The artificial environment of the modern school in each case created pressures that worked against the little versions of Tom and April. The model offered no in for socially challenged little Tommy, and it offered no out for the socially adept April and her sister — no way to meld the social identity with the family identity.

By the time we showed up, schools had ceased being places that complement home life. They had become places that contravene home life. John Dewey and his followers did that purposely.

So, yes, I know what he’s talking about. But here’s the thing: I’m not sending my kids to the public school of my own childhood. I’m sending them to the public schools that exist now, in our area, with the teachers that are teaching now, under the authorities who are making decisions now. If I assumed, as Hoopes seems to, that my childhood school experience is the school experience, I’d still be home schooling, and we’d all be miserable.

Hoopes says:

I hated school. I hated sitting still. I hated being forced to negotiate the politics of 8-year-olds’ social relationships. I hated having to figure out what version of an answer a teacher wanted. I hated feeling ripped in an untimely way from the world I knew and placed in an artificial world I knew not.

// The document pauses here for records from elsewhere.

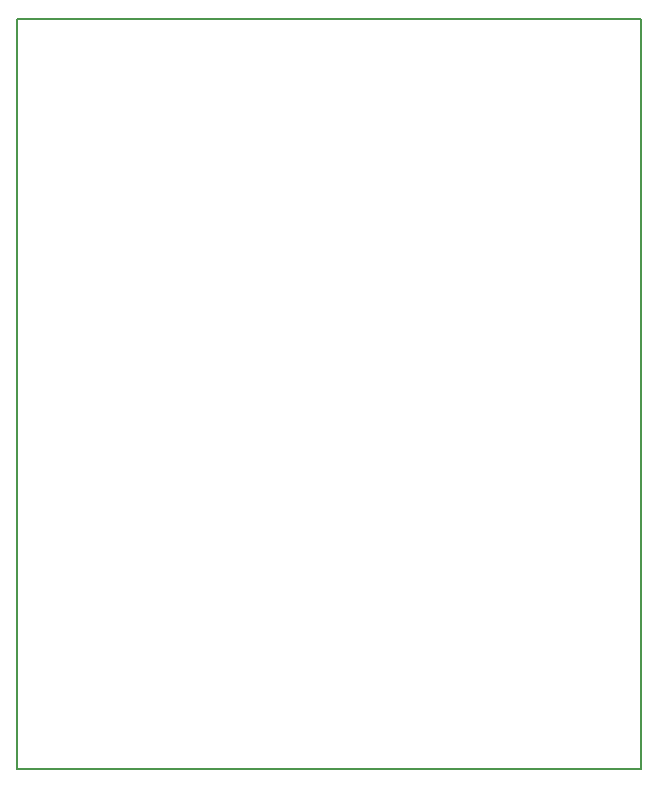
<source format=gbr>
%TF.GenerationSoftware,KiCad,Pcbnew,5.1.9+dfsg1-1+deb11u1*%
%TF.CreationDate,2023-10-13T11:59:52+02:00*%
%TF.ProjectId,mm17d,6d6d3137-642e-46b6-9963-61645f706362,231006*%
%TF.SameCoordinates,Original*%
%TF.FileFunction,Paste,Top*%
%TF.FilePolarity,Positive*%
%FSLAX46Y46*%
G04 Gerber Fmt 4.6, Leading zero omitted, Abs format (unit mm)*
G04 Created by KiCad (PCBNEW 5.1.9+dfsg1-1+deb11u1) date 2023-10-13 11:59:52*
%MOMM*%
%LPD*%
G01*
G04 APERTURE LIST*
%TA.AperFunction,Profile*%
%ADD10C,0.150000*%
%TD*%
G04 APERTURE END LIST*
D10*
X123952000Y-67056000D02*
X123952000Y-130556000D01*
X176784000Y-67056000D02*
X123952000Y-67056000D01*
X176784000Y-130556000D02*
X176784000Y-67056000D01*
X123952000Y-130556000D02*
X176784000Y-130556000D01*
M02*

</source>
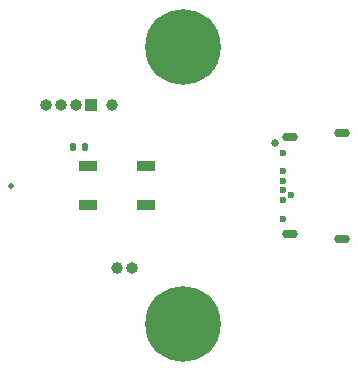
<source format=gts>
G04 #@! TF.GenerationSoftware,KiCad,Pcbnew,7.0.10*
G04 #@! TF.CreationDate,2024-01-15T15:50:16+01:00*
G04 #@! TF.ProjectId,mico,6d69636f-2e6b-4696-9361-645f70636258,rev?*
G04 #@! TF.SameCoordinates,Original*
G04 #@! TF.FileFunction,Soldermask,Top*
G04 #@! TF.FilePolarity,Negative*
%FSLAX46Y46*%
G04 Gerber Fmt 4.6, Leading zero omitted, Abs format (unit mm)*
G04 Created by KiCad (PCBNEW 7.0.10) date 2024-01-15 15:50:16*
%MOMM*%
%LPD*%
G01*
G04 APERTURE LIST*
G04 Aperture macros list*
%AMRoundRect*
0 Rectangle with rounded corners*
0 $1 Rounding radius*
0 $2 $3 $4 $5 $6 $7 $8 $9 X,Y pos of 4 corners*
0 Add a 4 corners polygon primitive as box body*
4,1,4,$2,$3,$4,$5,$6,$7,$8,$9,$2,$3,0*
0 Add four circle primitives for the rounded corners*
1,1,$1+$1,$2,$3*
1,1,$1+$1,$4,$5*
1,1,$1+$1,$6,$7*
1,1,$1+$1,$8,$9*
0 Add four rect primitives between the rounded corners*
20,1,$1+$1,$2,$3,$4,$5,0*
20,1,$1+$1,$4,$5,$6,$7,0*
20,1,$1+$1,$6,$7,$8,$9,0*
20,1,$1+$1,$8,$9,$2,$3,0*%
G04 Aperture macros list end*
%ADD10R,1.500000X0.900000*%
%ADD11RoundRect,0.140000X0.140000X0.170000X-0.140000X0.170000X-0.140000X-0.170000X0.140000X-0.170000X0*%
%ADD12C,6.400000*%
%ADD13C,0.650000*%
%ADD14C,0.600000*%
%ADD15O,1.350000X0.750000*%
%ADD16C,0.500000*%
%ADD17O,1.000000X1.000000*%
%ADD18R,1.000000X1.000000*%
%ADD19C,1.000000*%
G04 APERTURE END LIST*
D10*
X128000000Y-110350000D03*
X128000000Y-113650000D03*
X132900000Y-113650000D03*
X132900000Y-110350000D03*
D11*
X127710000Y-108750000D03*
X126750000Y-108750000D03*
D12*
X136000000Y-123750000D03*
X136000000Y-100250000D03*
D13*
X143810000Y-108400000D03*
D14*
X144460000Y-109200000D03*
X144460000Y-110800000D03*
X144460000Y-111600000D03*
X144460000Y-112400000D03*
X144460000Y-113200000D03*
X145170000Y-112800000D03*
X144460000Y-114800000D03*
D15*
X145060000Y-107870000D03*
X149450000Y-107510000D03*
X149450000Y-116490000D03*
X145060000Y-116130000D03*
D16*
X121500000Y-112000000D03*
D17*
X124390000Y-105200000D03*
X125660000Y-105200000D03*
X126930000Y-105200000D03*
D18*
X128200000Y-105200000D03*
D19*
X130000000Y-105200000D03*
D17*
X131670000Y-119000000D03*
D19*
X130400000Y-119000000D03*
M02*

</source>
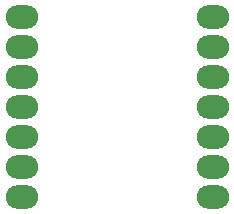
<source format=gbr>
%TF.GenerationSoftware,KiCad,Pcbnew,(6.0.9-0)*%
%TF.CreationDate,2023-01-04T12:54:03-08:00*%
%TF.ProjectId,TMC2300-BOB v1.0,544d4332-3330-4302-9d42-4f422076312e,rev?*%
%TF.SameCoordinates,Original*%
%TF.FileFunction,Paste,Bot*%
%TF.FilePolarity,Positive*%
%FSLAX46Y46*%
G04 Gerber Fmt 4.6, Leading zero omitted, Abs format (unit mm)*
G04 Created by KiCad (PCBNEW (6.0.9-0)) date 2023-01-04 12:54:03*
%MOMM*%
%LPD*%
G01*
G04 APERTURE LIST*
%ADD10O,2.748280X1.998980*%
G04 APERTURE END LIST*
D10*
%TO.C,U1*%
X18999200Y18262600D03*
X18999200Y15722600D03*
X18999200Y13182600D03*
X18999200Y10642600D03*
X18999200Y8102600D03*
X18999200Y5562600D03*
X18999200Y3022600D03*
X2834640Y3022600D03*
X2834640Y5562600D03*
X2834640Y8102600D03*
X2834640Y10642600D03*
X2834640Y13182600D03*
X2834640Y15722600D03*
X2834640Y18262600D03*
%TD*%
M02*

</source>
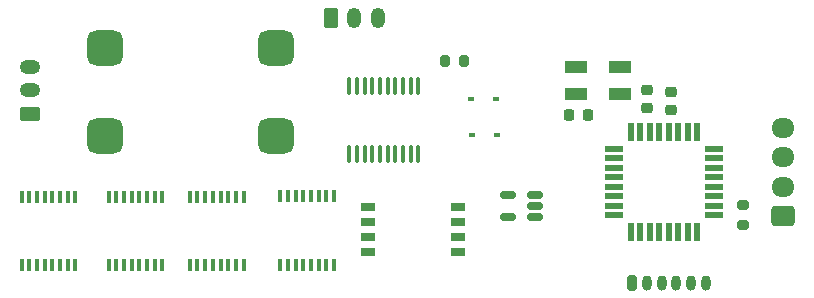
<source format=gbr>
%TF.GenerationSoftware,KiCad,Pcbnew,(6.0.7)*%
%TF.CreationDate,2023-02-24T15:08:57+01:00*%
%TF.ProjectId,freqcount,66726571-636f-4756-9e74-2e6b69636164,rev?*%
%TF.SameCoordinates,PX640f3c0PY67de938*%
%TF.FileFunction,Soldermask,Top*%
%TF.FilePolarity,Negative*%
%FSLAX46Y46*%
G04 Gerber Fmt 4.6, Leading zero omitted, Abs format (unit mm)*
G04 Created by KiCad (PCBNEW (6.0.7)) date 2023-02-24 15:08:57*
%MOMM*%
%LPD*%
G01*
G04 APERTURE LIST*
G04 Aperture macros list*
%AMRoundRect*
0 Rectangle with rounded corners*
0 $1 Rounding radius*
0 $2 $3 $4 $5 $6 $7 $8 $9 X,Y pos of 4 corners*
0 Add a 4 corners polygon primitive as box body*
4,1,4,$2,$3,$4,$5,$6,$7,$8,$9,$2,$3,0*
0 Add four circle primitives for the rounded corners*
1,1,$1+$1,$2,$3*
1,1,$1+$1,$4,$5*
1,1,$1+$1,$6,$7*
1,1,$1+$1,$8,$9*
0 Add four rect primitives between the rounded corners*
20,1,$1+$1,$2,$3,$4,$5,0*
20,1,$1+$1,$4,$5,$6,$7,0*
20,1,$1+$1,$6,$7,$8,$9,0*
20,1,$1+$1,$8,$9,$2,$3,0*%
G04 Aperture macros list end*
%ADD10RoundRect,0.250000X0.625000X-0.350000X0.625000X0.350000X-0.625000X0.350000X-0.625000X-0.350000X0*%
%ADD11O,1.750000X1.200000*%
%ADD12RoundRect,0.100000X0.100000X-0.637500X0.100000X0.637500X-0.100000X0.637500X-0.100000X-0.637500X0*%
%ADD13RoundRect,0.200000X-0.275000X0.200000X-0.275000X-0.200000X0.275000X-0.200000X0.275000X0.200000X0*%
%ADD14R,0.600000X0.450000*%
%ADD15RoundRect,0.225000X0.250000X-0.225000X0.250000X0.225000X-0.250000X0.225000X-0.250000X-0.225000X0*%
%ADD16RoundRect,0.200000X0.200000X0.275000X-0.200000X0.275000X-0.200000X-0.275000X0.200000X-0.275000X0*%
%ADD17RoundRect,0.750000X-0.750000X-0.750000X0.750000X-0.750000X0.750000X0.750000X-0.750000X0.750000X0*%
%ADD18RoundRect,0.225000X-0.225000X-0.250000X0.225000X-0.250000X0.225000X0.250000X-0.225000X0.250000X0*%
%ADD19R,1.900000X1.100000*%
%ADD20R,0.400000X1.000000*%
%ADD21RoundRect,0.150000X0.512500X0.150000X-0.512500X0.150000X-0.512500X-0.150000X0.512500X-0.150000X0*%
%ADD22RoundRect,0.250000X-0.350000X-0.625000X0.350000X-0.625000X0.350000X0.625000X-0.350000X0.625000X0*%
%ADD23O,1.200000X1.750000*%
%ADD24R,0.550000X1.600000*%
%ADD25R,1.600000X0.550000*%
%ADD26RoundRect,0.225000X-0.250000X0.225000X-0.250000X-0.225000X0.250000X-0.225000X0.250000X0.225000X0*%
%ADD27RoundRect,0.250000X0.725000X-0.600000X0.725000X0.600000X-0.725000X0.600000X-0.725000X-0.600000X0*%
%ADD28O,1.950000X1.700000*%
%ADD29R,1.270000X0.760000*%
%ADD30RoundRect,0.200000X-0.200000X-0.450000X0.200000X-0.450000X0.200000X0.450000X-0.200000X0.450000X0*%
%ADD31O,0.800000X1.300000*%
G04 APERTURE END LIST*
D10*
%TO.C,J1*%
X5070000Y16480000D03*
D11*
X5070000Y18480000D03*
X5070000Y20480000D03*
%TD*%
D12*
%TO.C,U6*%
X32125000Y13127500D03*
X32775000Y13127500D03*
X33425000Y13127500D03*
X34075000Y13127500D03*
X34725000Y13127500D03*
X35375000Y13127500D03*
X36025000Y13127500D03*
X36675000Y13127500D03*
X37325000Y13127500D03*
X37975000Y13127500D03*
X37975000Y18852500D03*
X37325000Y18852500D03*
X36675000Y18852500D03*
X36025000Y18852500D03*
X35375000Y18852500D03*
X34725000Y18852500D03*
X34075000Y18852500D03*
X33425000Y18852500D03*
X32775000Y18852500D03*
X32125000Y18852500D03*
%TD*%
D13*
%TO.C,R2*%
X65460000Y8740000D03*
X65460000Y7090000D03*
%TD*%
D14*
%TO.C,D1*%
X42490000Y14690000D03*
X44590000Y14690000D03*
%TD*%
%TO.C,D2*%
X42440000Y17760000D03*
X44540000Y17760000D03*
%TD*%
D15*
%TO.C,C2*%
X57310000Y16995000D03*
X57310000Y18545000D03*
%TD*%
D16*
%TO.C,R1*%
X41830000Y20930000D03*
X40180000Y20930000D03*
%TD*%
D17*
%TO.C,QA1*%
X11470000Y22050000D03*
X11470000Y14620000D03*
X25910000Y22050000D03*
X25910000Y14620000D03*
%TD*%
D18*
%TO.C,C1*%
X50760000Y16385000D03*
X52310000Y16385000D03*
%TD*%
D19*
%TO.C,Y1*%
X51340000Y18170000D03*
X55040000Y18170000D03*
X55040000Y20470000D03*
X51340000Y20470000D03*
%TD*%
D20*
%TO.C,U2*%
X11735000Y3650000D03*
X12385000Y3650000D03*
X13035000Y3650000D03*
X13685000Y3650000D03*
X14335000Y3650000D03*
X14985000Y3650000D03*
X15635000Y3650000D03*
X16285000Y3650000D03*
X16285000Y9450000D03*
X15635000Y9450000D03*
X14985000Y9450000D03*
X14335000Y9450000D03*
X13685000Y9450000D03*
X13035000Y9450000D03*
X12385000Y9450000D03*
X11735000Y9450000D03*
%TD*%
D21*
%TO.C,U7*%
X47827500Y7720000D03*
X47827500Y8670000D03*
X47827500Y9620000D03*
X45552500Y9620000D03*
X45552500Y7720000D03*
%TD*%
D20*
%TO.C,U1*%
X4385000Y3670000D03*
X5035000Y3670000D03*
X5685000Y3670000D03*
X6335000Y3670000D03*
X6985000Y3670000D03*
X7635000Y3670000D03*
X8285000Y3670000D03*
X8935000Y3670000D03*
X8935000Y9470000D03*
X8285000Y9470000D03*
X7635000Y9470000D03*
X6985000Y9470000D03*
X6335000Y9470000D03*
X5685000Y9470000D03*
X5035000Y9470000D03*
X4385000Y9470000D03*
%TD*%
D22*
%TO.C,J2*%
X30540000Y24630000D03*
D23*
X32540000Y24630000D03*
X34540000Y24630000D03*
%TD*%
D24*
%TO.C,U5*%
X61570000Y14970000D03*
X60770000Y14970000D03*
X59970000Y14970000D03*
X59170000Y14970000D03*
X58370000Y14970000D03*
X57570000Y14970000D03*
X56770000Y14970000D03*
X55970000Y14970000D03*
D25*
X54520000Y13520000D03*
X54520000Y12720000D03*
X54520000Y11920000D03*
X54520000Y11120000D03*
X54520000Y10320000D03*
X54520000Y9520000D03*
X54520000Y8720000D03*
X54520000Y7920000D03*
D24*
X55970000Y6470000D03*
X56770000Y6470000D03*
X57570000Y6470000D03*
X58370000Y6470000D03*
X59170000Y6470000D03*
X59970000Y6470000D03*
X60770000Y6470000D03*
X61570000Y6470000D03*
D25*
X63020000Y7920000D03*
X63020000Y8720000D03*
X63020000Y9520000D03*
X63020000Y10320000D03*
X63020000Y11120000D03*
X63020000Y11920000D03*
X63020000Y12720000D03*
X63020000Y13520000D03*
%TD*%
D20*
%TO.C,U3*%
X18615000Y3660000D03*
X19265000Y3660000D03*
X19915000Y3660000D03*
X20565000Y3660000D03*
X21215000Y3660000D03*
X21865000Y3660000D03*
X22515000Y3660000D03*
X23165000Y3660000D03*
X23165000Y9460000D03*
X22515000Y9460000D03*
X21865000Y9460000D03*
X21215000Y9460000D03*
X20565000Y9460000D03*
X19915000Y9460000D03*
X19265000Y9460000D03*
X18615000Y9460000D03*
%TD*%
D26*
%TO.C,C3*%
X59320000Y18355000D03*
X59320000Y16805000D03*
%TD*%
D27*
%TO.C,J3*%
X68840000Y7820000D03*
D28*
X68840000Y10320000D03*
X68840000Y12820000D03*
X68840000Y15320000D03*
%TD*%
D20*
%TO.C,U4*%
X26275000Y3700000D03*
X26925000Y3700000D03*
X27575000Y3700000D03*
X28225000Y3700000D03*
X28875000Y3700000D03*
X29525000Y3700000D03*
X30175000Y3700000D03*
X30825000Y3700000D03*
X30825000Y9500000D03*
X30175000Y9500000D03*
X29525000Y9500000D03*
X28875000Y9500000D03*
X28225000Y9500000D03*
X27575000Y9500000D03*
X26925000Y9500000D03*
X26275000Y9500000D03*
%TD*%
D29*
%TO.C,SW1*%
X33690000Y8605000D03*
X33690000Y7335000D03*
X33690000Y6065000D03*
X33690000Y4795000D03*
X41310000Y4795000D03*
X41310000Y6065000D03*
X41310000Y7335000D03*
X41310000Y8605000D03*
%TD*%
D30*
%TO.C,J4*%
X56060000Y2145000D03*
D31*
X57310000Y2145000D03*
X58560000Y2145000D03*
X59810000Y2145000D03*
X61060000Y2145000D03*
X62310000Y2145000D03*
%TD*%
M02*

</source>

I would invite Hoopes to visit our school, and see the bin full of “fidgets” the kids can play with while they work, or to see the list of activities posted in the hallway, where kids can take a few minutes to blow off steam by crab-walking up and down when math or geography gets too oppressive for their little monkey brains. I invite him to sit with any of our teachers as they explain the various adaptive teaching styles they use while seeking the best match for each kid’s learning style. They’re doing a much better job than I ever did when I was the teacher, and they’re more patient with my kids, too.

More to the point, I invite him to go to his own local schools and find out what they’re actually like. Maybe he already has, and maybe they really are terrible. Maybe they’re sterile warehouses where the teachers apply mental clamps to the kids’ pliable psyches. Maybe they begin each morning by pledging allegiance to John Dewey and vowing to repudiate faith and family and apple pie, or they get no pudding. Some schools really are like that.

But some are not. They really, really aren’t; and the only way you’ll find out what your local schools are like is by going into them, talking to the teachers, watching a classroom in action, and talking to the parents of other students. Make your conclusions based on what is actually happening now, not what you remember, what you’ve heard, or what you’re afraid it might be.

If you’re home schooling and it’s going well, then great! If it ain’t broke, don’t fix it. But if you’re unhappy home schooling and yet feel sure that all the alternatives are going to be hellish — or if you’re in the business of telling other people what all public schools are like — maybe think again.

If you’re going to be in charge of teaching your kids how to learn, you have to be willing to learn yourself.